Record exports propel trade to 17-month high in March

External trade grew 22.5% on-year to $15.78 billion in March, the largest since the $16.26 billion worth of shipments recorded in October 2019.
Pixabay

MANILA, Philippines — Trade soared to its highest level in 17 months in March, buoyed by a record export performance and nascent import growth that nonetheless failed to convince economists external activity had finally turned a corner. 

External trade grew 22.5% year-on-year to $15.78 billion in March, the largest since the $16.26 billion worth of shipments recorded in October 2019, the Philippine Statistics Authority reported on Friday. The trade deficit stood at $2.41 billion, down 11.5%.

Shipments are adding to a diversified economic picture that unfolded in the run up to the release of the first-quarter gross domestic product. Together with trade, a pandemic-low jobs report this week spurred optimism the economy was finally getting back its groove, only for those hopes to get dashed by a separate report on Friday that showed manufacturing had continued to languish.

On trade, merchandise exports were the primary driver of activity, climbing 31.6% year-on-year to a monthly record of $6.68 billion in March.
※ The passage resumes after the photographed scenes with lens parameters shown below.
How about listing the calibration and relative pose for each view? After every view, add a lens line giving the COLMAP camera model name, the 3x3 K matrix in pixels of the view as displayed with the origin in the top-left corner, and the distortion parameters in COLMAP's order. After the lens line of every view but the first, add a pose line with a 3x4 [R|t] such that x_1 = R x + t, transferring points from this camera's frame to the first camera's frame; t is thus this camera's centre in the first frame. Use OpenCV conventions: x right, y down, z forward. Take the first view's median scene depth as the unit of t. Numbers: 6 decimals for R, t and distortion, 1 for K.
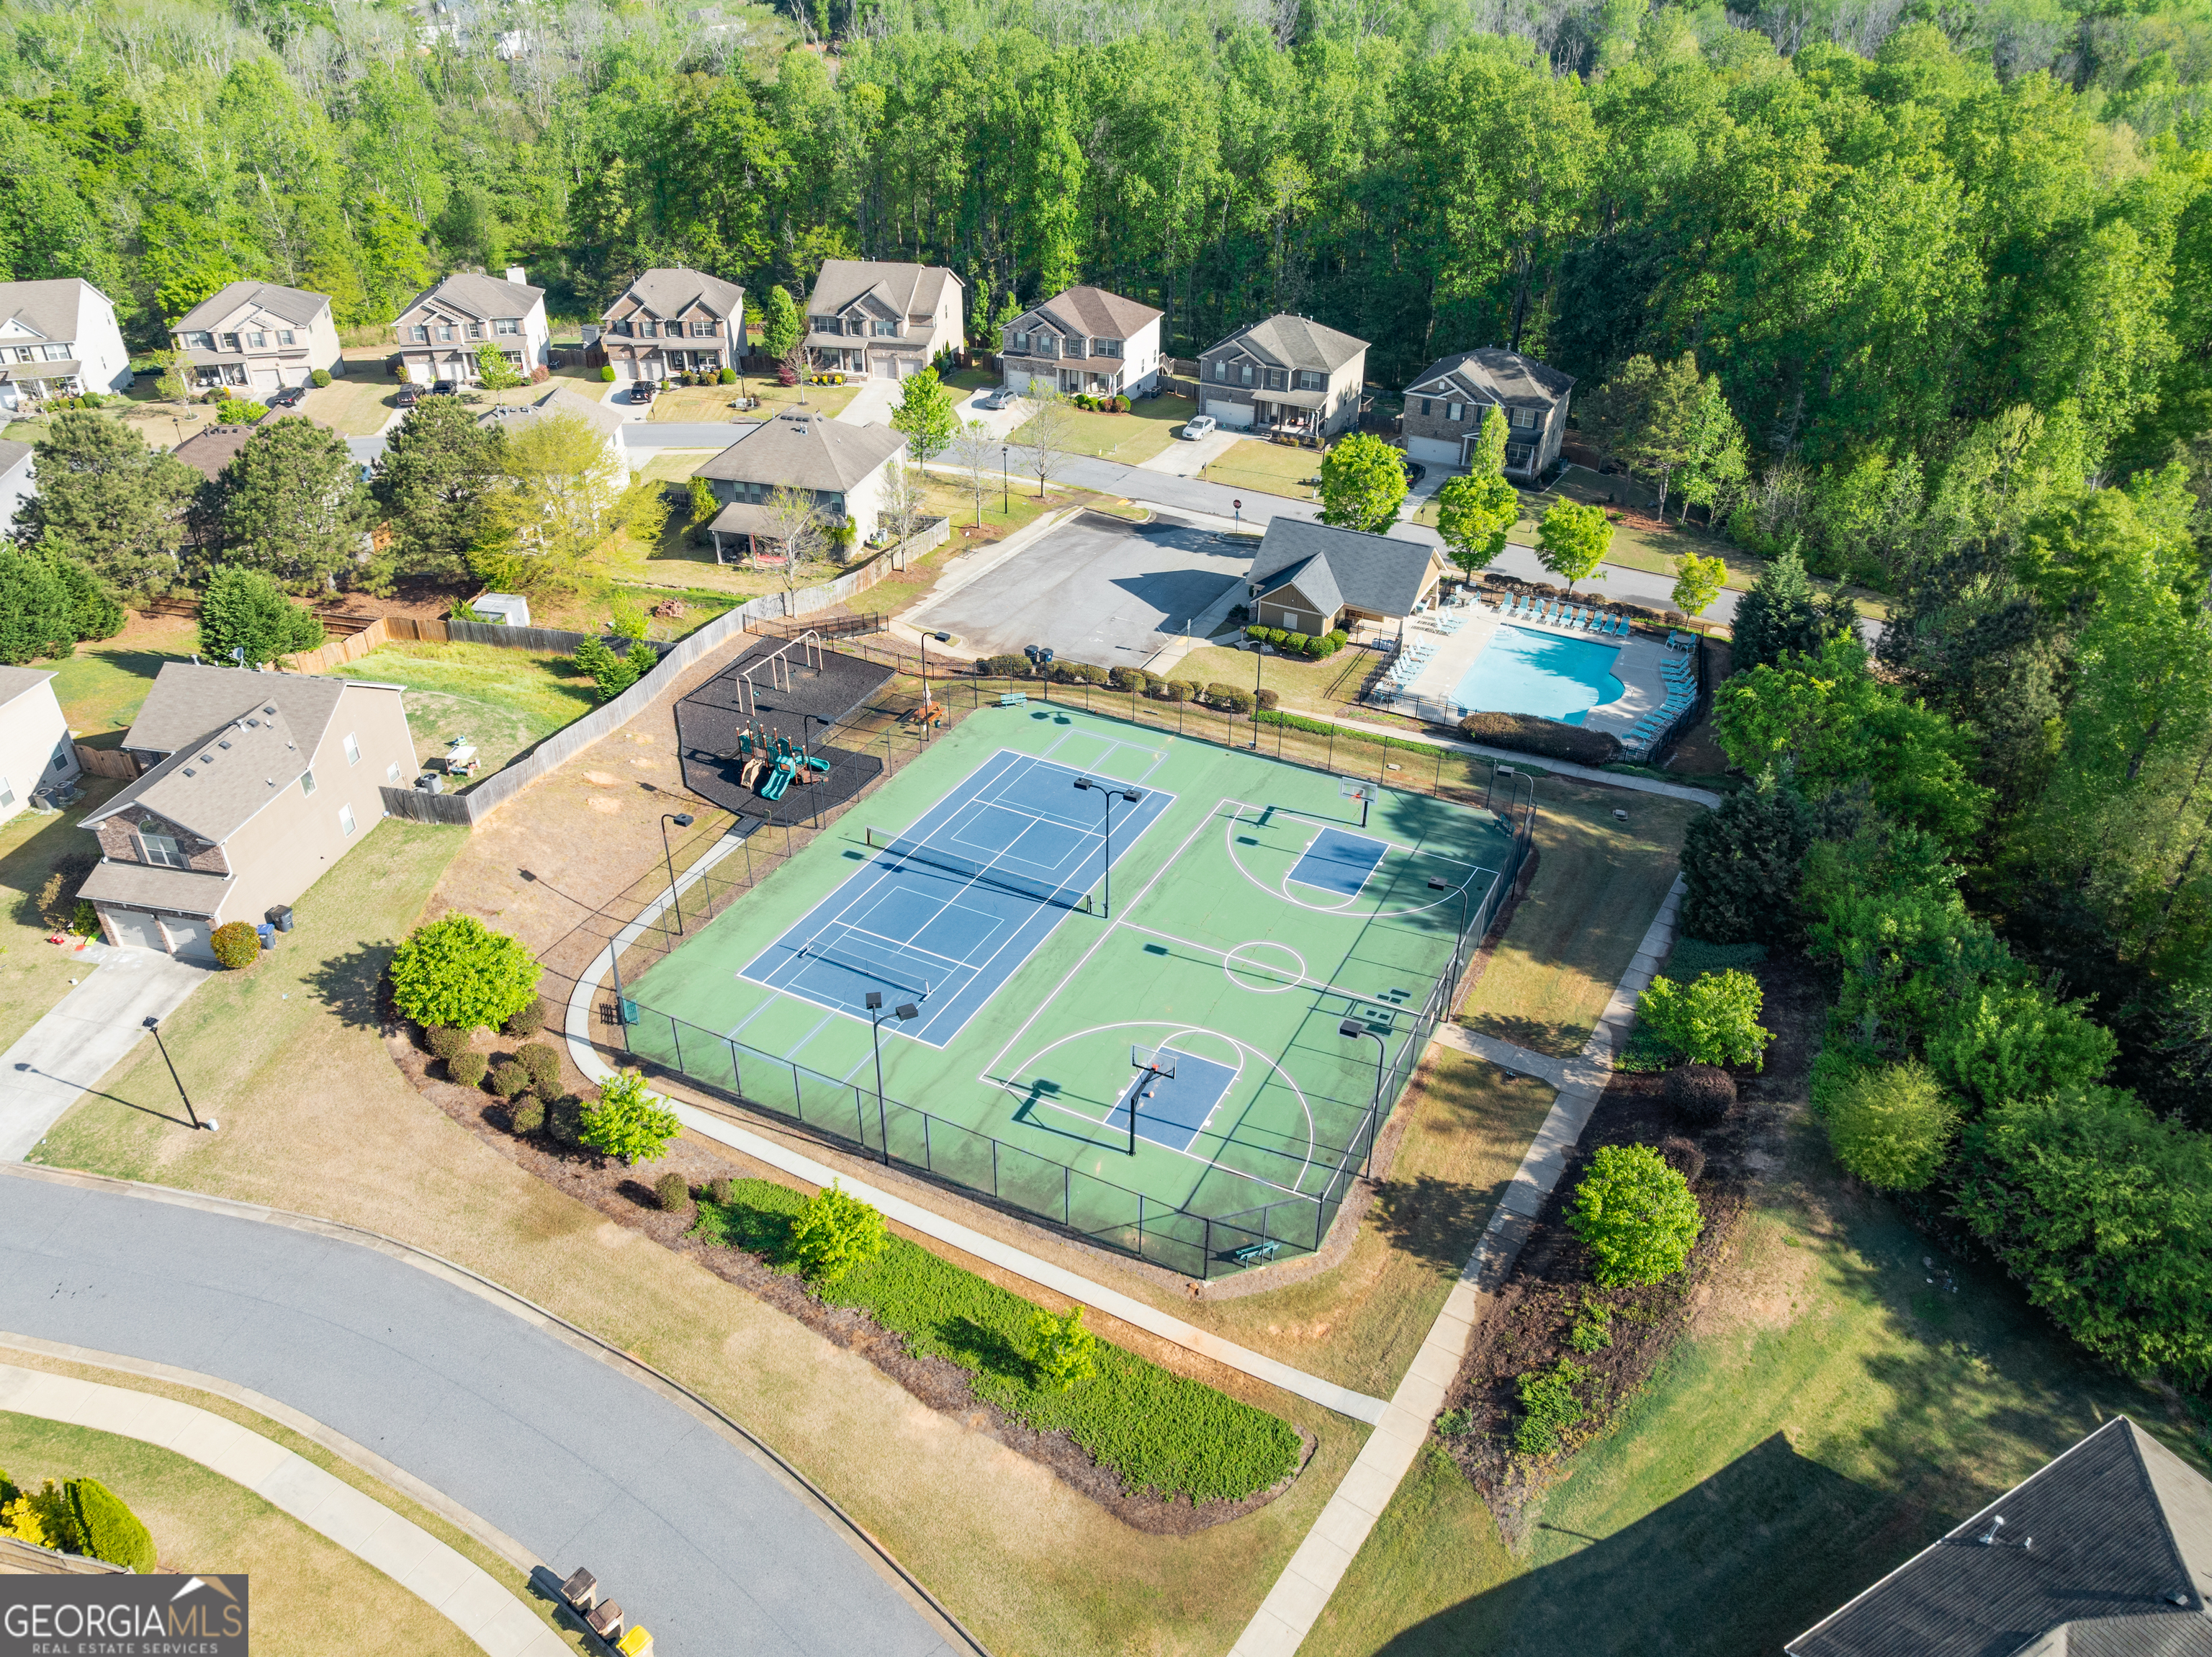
lens RADIAL K [[1561.1, 0, 1112.5], [0, 1561.1, 850.1], [0, 0, 1]] dist [-0.040548, -0.001210]
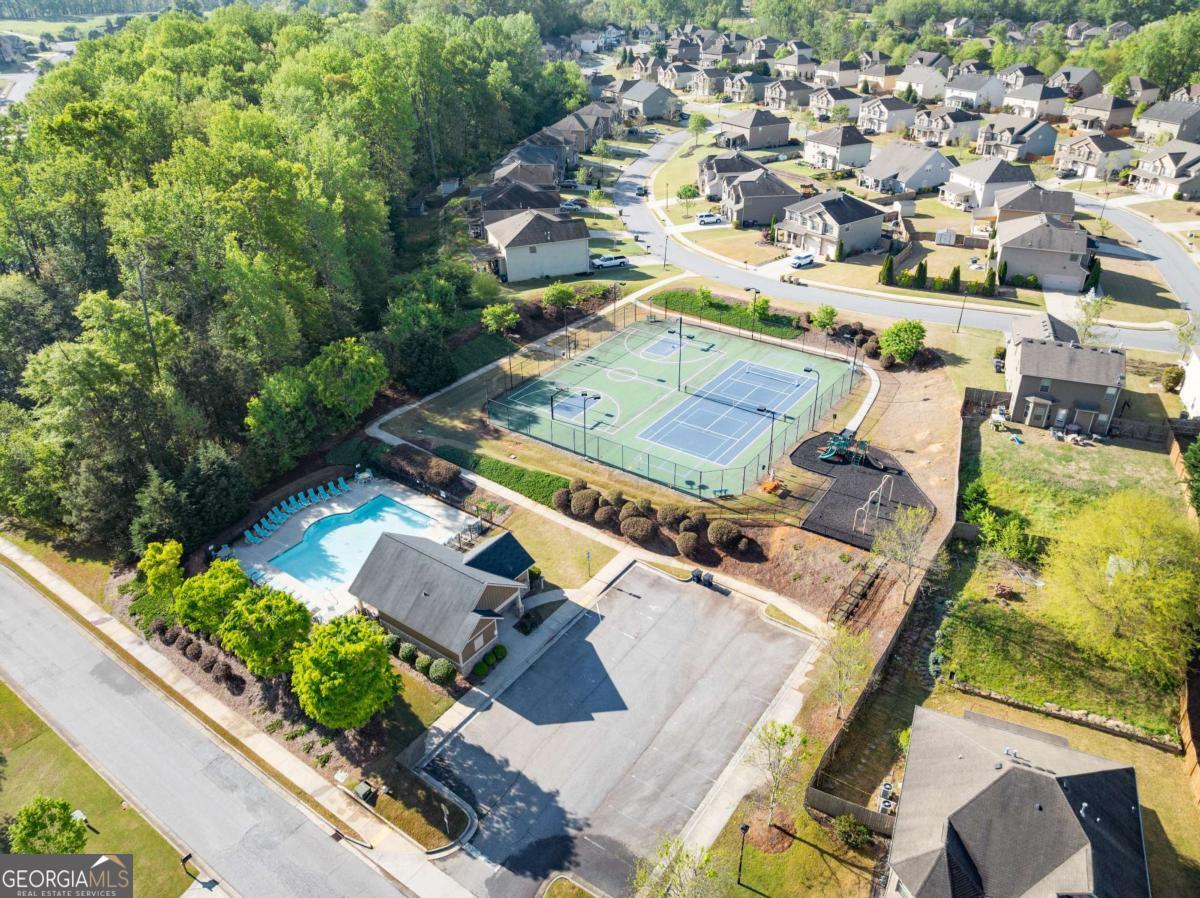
lens RADIAL K [[846.9, 0, 603.5], [0, 846.9, 460.7], [0, 0, 1]] dist [-0.040548, -0.001210]
pose [[-0.988274, -0.076448, 0.132174, -0.068352], [0.087313, 0.427204, 0.899930, -1.072520], [-0.125263, 0.900918, -0.415520, 1.591974]]
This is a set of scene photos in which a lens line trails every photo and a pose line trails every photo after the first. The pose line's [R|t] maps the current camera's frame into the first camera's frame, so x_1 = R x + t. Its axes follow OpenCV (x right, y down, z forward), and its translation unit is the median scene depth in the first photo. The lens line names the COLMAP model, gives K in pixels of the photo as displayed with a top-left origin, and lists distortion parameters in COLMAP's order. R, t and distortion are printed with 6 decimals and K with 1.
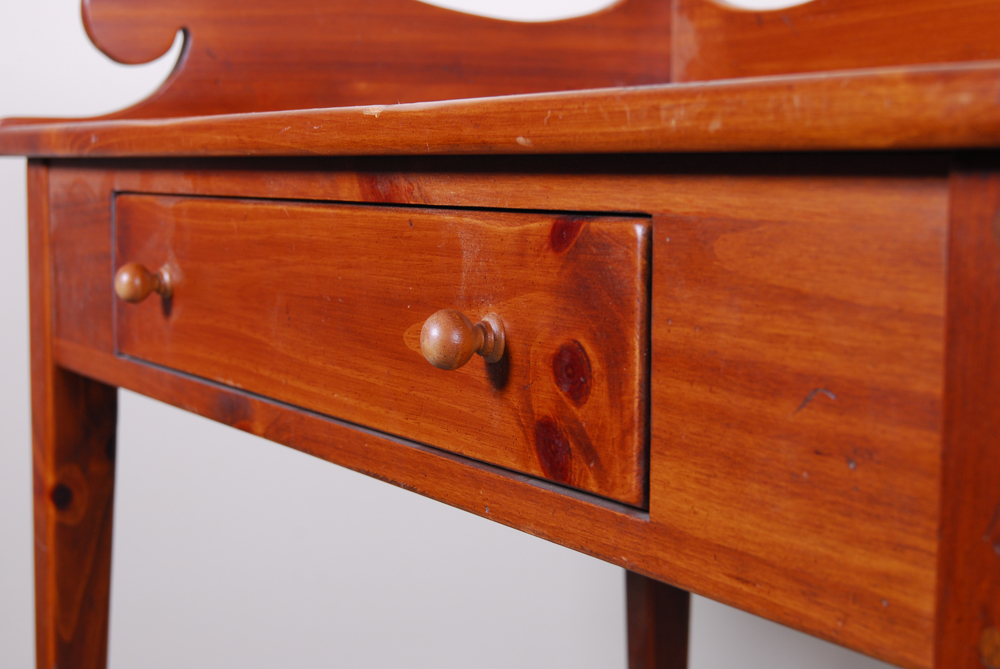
lens RADIAL K [[1907.0, 0, 498.7], [0, 1907.0, 338.0], [0, 0, 1]] dist [-0.025663, 0.000000]
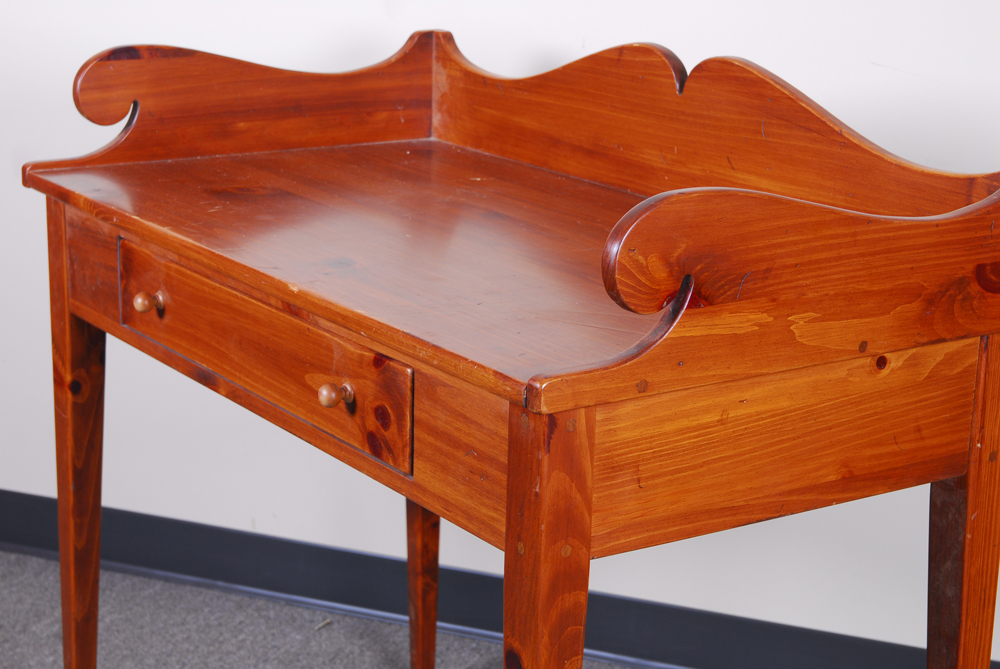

Imports also contributed to the positive outturn, notching its second straight growth of 16.6% to $9.1 billion following 21 straight months of slump.

Economists were however left unimpressed by the trade’s bounce at the last month of the first quarter, saying the lift it provides failed to counter the depressing impact of weak consumption. The growth print itself is not surprising Nicholas Antonio Mapa, senior economist at ING Bank in Manila, who have long expected that last year’s low base would distort a huge chunk of economic data this year.

That is very true for trade which on March 2020, where the current data is compared, suffered a bigger 25.6% drop. That means that at its current expansion pace, it was not even regaining lost ground from last year. The same can be said for exports and imports. 

“Exports are also benefiting from the favorable base,” Mapa said in a commentary. “But we could see an extra boost coming from outbound shipments for electronics, which posted a hefty 25% increase driven partly by the global shortage of chipsets.”

Imports sustain growth

Data showed mineral products, chemicals and other manufactured goods that were not specified all more than doubled their value from last year. Shipments abroad of metal components grew 84.4% year-on-year, while electronic equipment rose 63.1%. Machinery and transport increased 45.7% in an annual basis.

“The March trade balance performance will bode well for 1Q GDP growth results, however, they may not be enough to buoy 1Q GDP growth to positive territory,” Ruben Carlo Asuncion, chief economist at UnionBank of the Philippines, said in an online exchange. He projects GDP shrank 3.6% on-year in the first quarter, wider than last year’s 0.2% contraction.

While exports directly add to GDP, imports do the opposite but are nonetheless closely watched for a sign of local economic activity. Before mid-2019, the Philippines was importing large capital and consumer goods to meet the demand of government infrastructure building and its growing population. That all began to change even prior to the pandemic, with the health crisis only magnifying the weakness further.

In March, imports climbed further from an 8.9% growth in February supported by a 30.9% increment from food and live animal shipments as the Philippines looked into increasing dwindling pork supplies to battle inflation. Telcos, capitalizing on work-from-home arrangements that boosted broadband needs, also brought in 28% more in capital materials.

For the entire first quarter, exports have already grown 7.6% year-on-year, while imports inched up 3.2%.